Today I went to the doctor. I had gone to my eye doctor a few weeks ago because I was experiencing a sudden change in my vision. He had noted that my prescription had radically improved - and that kind of change usually was precipitated by a change in blood sugars or insulin and recommended that I get in to see my pcp - which I did. Dr. May did a lab panel and I will get the results back in a few days.
Mike (my brother) called and shared that he had taken Dad to the doctor this morning. He said that the doctor had given Dad materials to plan the end of his life. These would be advance directive materials as well as materials to help him and us make decisions that will be coming in the future. The doctor also discussed the potential problems that will most likely be occurring in the next few years and the survival rate and conditions. Mike said that the doctor looked right at Dad and said, "Joe, you're not going to be here in 10 years. I am not saying you are going to die today, tomorrow, or even next year. But these are things you need to discuss with your family." Mike said that it was a very difficult time and as he shared the meeting with me I could tell by his voice that it was even harder than he was letting on.

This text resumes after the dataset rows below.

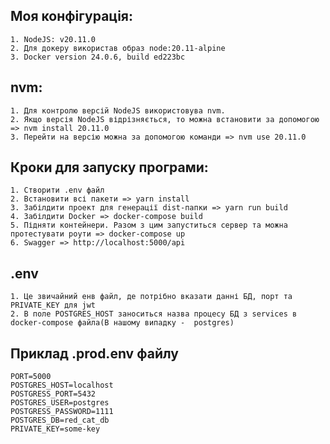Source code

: ## Моя конфігурація:
    1. NodeJS: v20.11.0
    2. Для докеру використав образ node:20.11-alpine
    3. Docker version 24.0.6, build ed223bc

## nvm:
    1. Для контролю версій NodeJS використовува nvm.
    2. Якщо версія NodeJS відрізняється, то можна встановити за допомогою => nvm install 20.11.0
    3. Перейти на версію можна за допомогою команди => nvm use 20.11.0

## Кроки для запуску програми:
    1. Створити .env файл
    2. Встановити всі пакети => yarn install
    3. Забілдити проект для генерації dist-папки => yarn run build
    4. Забілдити Docker => docker-compose build
    5. Підняти контейнери. Разом з цим запуститься сервер та можна протестувати роути => docker-compose up
    6. Swagger => http://localhost:5000/api

## .env
    1. Це звичайний енв файл, де потрібно вказати данні БД, порт та PRIVATE_KEY для jwt
    2. В поле POSTGRES_HOST заноситься назва процесу БД з services в docker-compose файла(В нашому випадку -  postgres)

## Приклад .prod.env файлу
    PORT=5000
    POSTGRES_HOST=localhost
    POSTGRESS_PORT=5432
    POSTGRES_USER=postgres
    POSTGRESS_PASSWORD=1111
    POSTGRES_DB=red_cat_db
    PRIVATE_KEY=some-key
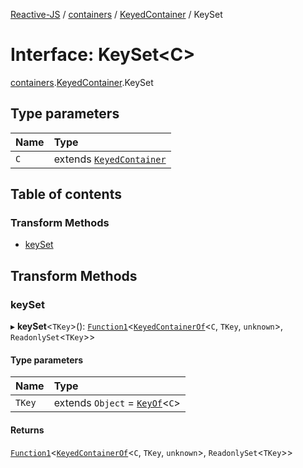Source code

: [Reactive-JS](../README.md) / [containers](../modules/containers.md) / [KeyedContainer](../modules/containers.KeyedContainer.md) / KeySet

# Interface: KeySet<C\>

[containers](../modules/containers.md).[KeyedContainer](../modules/containers.KeyedContainer.md).KeySet

## Type parameters

| Name | Type |
| :------ | :------ |
| `C` | extends [`KeyedContainer`](containers.KeyedContainer-1.md) |

## Table of contents

### Transform Methods

- [keySet](containers.KeyedContainer.KeySet.md#keyset)

## Transform Methods

### keySet

▸ **keySet**<`TKey`\>(): [`Function1`](../modules/functions.md#function1)<[`KeyedContainerOf`](../modules/containers.md#keyedcontainerof)<`C`, `TKey`, `unknown`\>, `ReadonlySet`<`TKey`\>\>

#### Type parameters

| Name | Type |
| :------ | :------ |
| `TKey` | extends `Object` = [`KeyOf`](../modules/containers.md#keyof)<`C`\> |

#### Returns

[`Function1`](../modules/functions.md#function1)<[`KeyedContainerOf`](../modules/containers.md#keyedcontainerof)<`C`, `TKey`, `unknown`\>, `ReadonlySet`<`TKey`\>\>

One of the reasons that Mike had taken Dad back to the doctor was because he wanted to have him put back on the Arricept as opposed to the Exelon patch. He felt that Dad had done better on it. The doctor agreed but cautioned Dad and Mike that the decline in cognitive ability was gone - it is not coming back. The doctor told Dad that it was important for him to take the medication because we wanted him "here" as long as possible. As things slip for Dad he becomes more and more miserly - not wanting to pay for medications and other kinds of needs (i.e. hearing aids, CT scans, vacuum bags, etc.) - always saying that he doesn't have the money. He does have the money but I think he is returning to his youth and early adulthood mentally and this is becoming a huge issue.
Mike believes that we (all the kids) ought to hold a family meeting to discuss these things and especially how we might help Dad preserve his independence and dignity for as long as possible. He is talking about next week - but I am not sure that I can get there that quickly - maybe the next week - we'll have to see.
I would like him to come live with me - but I worry that I would be taking him from everything familiar and from those he loves and Mom. I don't know how well he would maintain what he has left (cognitively). I also don't know if he would be happy here, away from everything and everyone. But I sure make the most sense. Everyone else will have to make huge family adjustments and I wouldn't have to do that much. If he were in worse shape it wouldn't matter - but he is in relatively good condition - just slipping fast. What to do? We're going to need the wisdom of Solomon.